Al-Jazeera, the Qatar-owned news station that just launched in the United States, apparently was caught airing the death of a Muslim Brotherhood-backed protester in the streets of Egypt — but it was faked.

The network covered what its reporters claimed was a shot man with a bloodied shirt dying in the streets earlier this week. The video footage shows an Arab woman screaming and a man in prostrate position, clutching at a red-splashed stain on his shirt, The Washington Free Beacon reported.

FSA Crimes, a nonprofit that tracks alleged war crimes in Syria, subsequently reported that the incident was faked. On its website, the group described the scene: “Covered in blood, his hand rests on what would seem to be the source of that blood, a gunshot wound. Doctors’ surrounding him as he lays there, eyes shut and face frozen. One of the ’doctors’ then decides to lift the man’s shirt up and to the viewers’ big surprise, there is no wound underneath the shirt.”
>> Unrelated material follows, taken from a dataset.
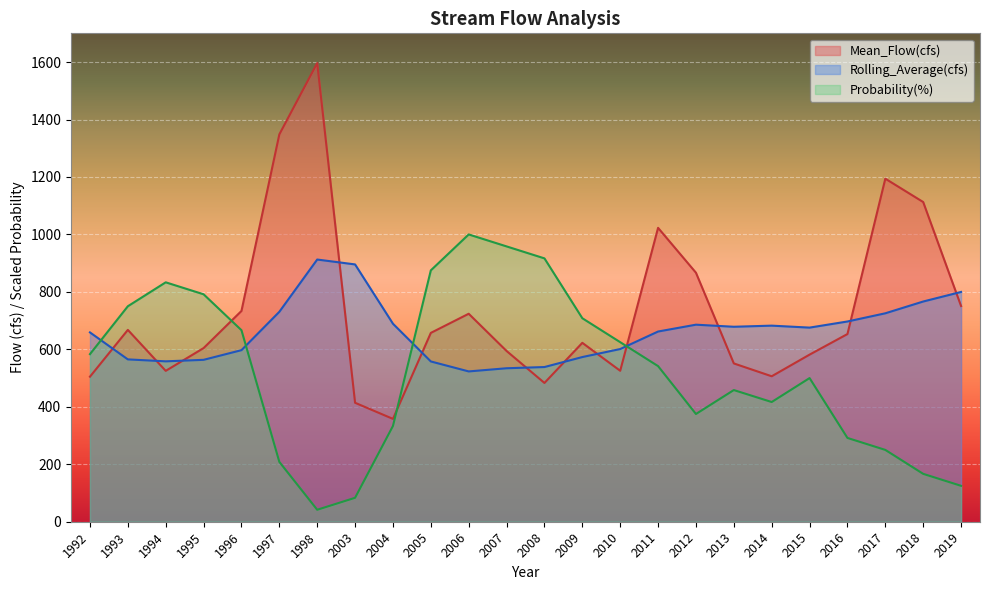

At how many categories does at least one series exceed 1450?

1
The supposed victim then “effortlessly re-positions his legs in way of the camera,” the FSA site states, as The Washington Free Beacon reported. The Al-Jazeera’s cameraman then quickly cuts to a different scene.
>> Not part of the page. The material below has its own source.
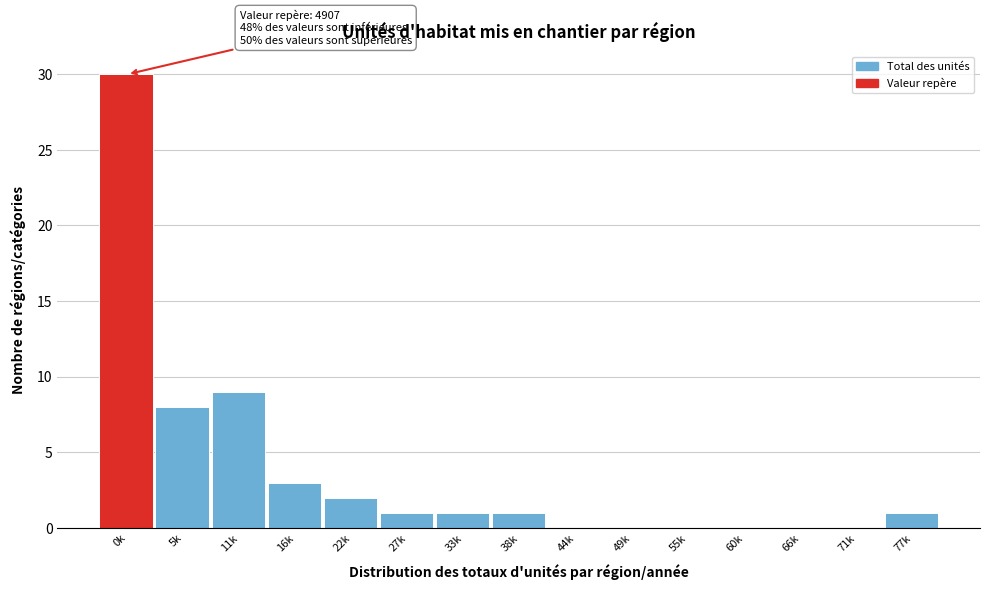

Reading right to left, transcribe all the data shown in this chart.

77k=1	71k=0	66k=0	60k=0	55k=0	49k=0	44k=0	38k=1	33k=1	27k=1	22k=2	16k=3	11k=9	5k=8	0k=30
Al-Jazeera has been accused on previous occasions of airing reports that are biased and in favor of the Muslim Brotherhood, and FSA says this latest video is just further proof of that bias.

“The strong bias of Al Jazeera in Egypt was always to be expected,” the group wrote. “Their support for the Muslim Brotherhood was a given and there was never any doubt that the new interim government had their suspicions about the news agency.”